** What is needed **
Below are some records. Print exactly the lines between the one holding "of human liver" and the one holding "(colorectal) stained with", inclusive, and nothing else.
[[ Data extract open ]]
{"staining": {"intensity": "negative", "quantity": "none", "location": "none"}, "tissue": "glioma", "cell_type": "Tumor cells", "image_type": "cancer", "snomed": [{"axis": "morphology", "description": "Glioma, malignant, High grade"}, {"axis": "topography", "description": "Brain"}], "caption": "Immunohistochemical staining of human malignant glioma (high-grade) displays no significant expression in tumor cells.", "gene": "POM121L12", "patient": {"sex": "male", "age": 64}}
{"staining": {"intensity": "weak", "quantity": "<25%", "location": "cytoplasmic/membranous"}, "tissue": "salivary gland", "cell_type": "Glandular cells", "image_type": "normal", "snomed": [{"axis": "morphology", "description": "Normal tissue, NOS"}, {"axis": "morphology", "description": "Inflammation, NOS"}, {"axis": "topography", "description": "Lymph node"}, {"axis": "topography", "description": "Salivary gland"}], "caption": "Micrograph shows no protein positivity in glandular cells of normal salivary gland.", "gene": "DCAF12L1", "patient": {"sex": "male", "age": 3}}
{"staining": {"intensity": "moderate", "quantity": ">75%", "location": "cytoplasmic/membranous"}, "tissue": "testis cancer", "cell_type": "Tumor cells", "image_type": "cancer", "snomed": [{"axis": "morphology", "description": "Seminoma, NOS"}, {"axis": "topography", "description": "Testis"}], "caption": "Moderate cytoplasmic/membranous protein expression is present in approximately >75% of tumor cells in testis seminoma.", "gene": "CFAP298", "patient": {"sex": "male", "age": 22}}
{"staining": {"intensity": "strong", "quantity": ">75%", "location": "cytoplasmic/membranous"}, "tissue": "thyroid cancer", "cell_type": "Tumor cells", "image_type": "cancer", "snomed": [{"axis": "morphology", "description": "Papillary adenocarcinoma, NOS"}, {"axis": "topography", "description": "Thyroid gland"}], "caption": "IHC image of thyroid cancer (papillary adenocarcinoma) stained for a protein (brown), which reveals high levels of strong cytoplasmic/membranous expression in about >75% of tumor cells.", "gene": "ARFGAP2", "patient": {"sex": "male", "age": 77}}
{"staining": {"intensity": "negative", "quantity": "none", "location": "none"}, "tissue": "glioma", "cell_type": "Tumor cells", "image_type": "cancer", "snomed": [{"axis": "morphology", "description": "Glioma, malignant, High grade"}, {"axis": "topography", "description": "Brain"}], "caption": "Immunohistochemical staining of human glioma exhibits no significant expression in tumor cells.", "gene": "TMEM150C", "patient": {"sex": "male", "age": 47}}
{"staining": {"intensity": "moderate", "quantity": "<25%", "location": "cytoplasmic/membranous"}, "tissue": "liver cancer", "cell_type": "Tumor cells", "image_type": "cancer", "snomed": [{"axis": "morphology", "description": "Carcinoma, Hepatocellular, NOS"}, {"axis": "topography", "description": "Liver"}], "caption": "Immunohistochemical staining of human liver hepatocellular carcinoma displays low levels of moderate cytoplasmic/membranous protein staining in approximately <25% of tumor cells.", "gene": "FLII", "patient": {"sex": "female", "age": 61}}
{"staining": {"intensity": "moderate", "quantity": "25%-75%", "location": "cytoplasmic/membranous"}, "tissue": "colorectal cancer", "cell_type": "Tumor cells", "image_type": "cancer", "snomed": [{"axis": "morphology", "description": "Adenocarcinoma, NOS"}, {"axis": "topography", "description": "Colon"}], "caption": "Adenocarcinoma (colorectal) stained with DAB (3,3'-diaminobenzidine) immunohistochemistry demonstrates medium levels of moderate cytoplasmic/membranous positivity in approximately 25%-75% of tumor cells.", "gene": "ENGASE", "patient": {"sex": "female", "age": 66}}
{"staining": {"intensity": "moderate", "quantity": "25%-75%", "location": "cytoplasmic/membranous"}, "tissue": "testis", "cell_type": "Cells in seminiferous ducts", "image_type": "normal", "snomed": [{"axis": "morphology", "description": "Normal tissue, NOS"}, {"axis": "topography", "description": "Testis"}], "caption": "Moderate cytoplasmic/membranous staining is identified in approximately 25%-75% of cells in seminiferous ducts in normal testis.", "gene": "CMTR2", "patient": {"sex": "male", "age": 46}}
[[ Data extract closed ]]
** Answer to this exercise **
{"staining": {"intensity": "moderate", "quantity": "<25%", "location": "cytoplasmic/membranous"}, "tissue": "liver cancer", "cell_type": "Tumor cells", "image_type": "cancer", "snomed": [{"axis": "morphology", "description": "Carcinoma, Hepatocellular, NOS"}, {"axis": "topography", "description": "Liver"}], "caption": "Immunohistochemical staining of human liver hepatocellular carcinoma displays low levels of moderate cytoplasmic/membranous protein staining in approximately <25% of tumor cells.", "gene": "FLII", "patient": {"sex": "female", "age": 61}}
{"staining": {"intensity": "moderate", "quantity": "25%-75%", "location": "cytoplasmic/membranous"}, "tissue": "colorectal cancer", "cell_type": "Tumor cells", "image_type": "cancer", "snomed": [{"axis": "morphology", "description": "Adenocarcinoma, NOS"}, {"axis": "topography", "description": "Colon"}], "caption": "Adenocarcinoma (colorectal) stained with DAB (3,3'-diaminobenzidine) immunohistochemistry demonstrates medium levels of moderate cytoplasmic/membranous positivity in approximately 25%-75% of tumor cells.", "gene": "ENGASE", "patient": {"sex": "female", "age": 66}}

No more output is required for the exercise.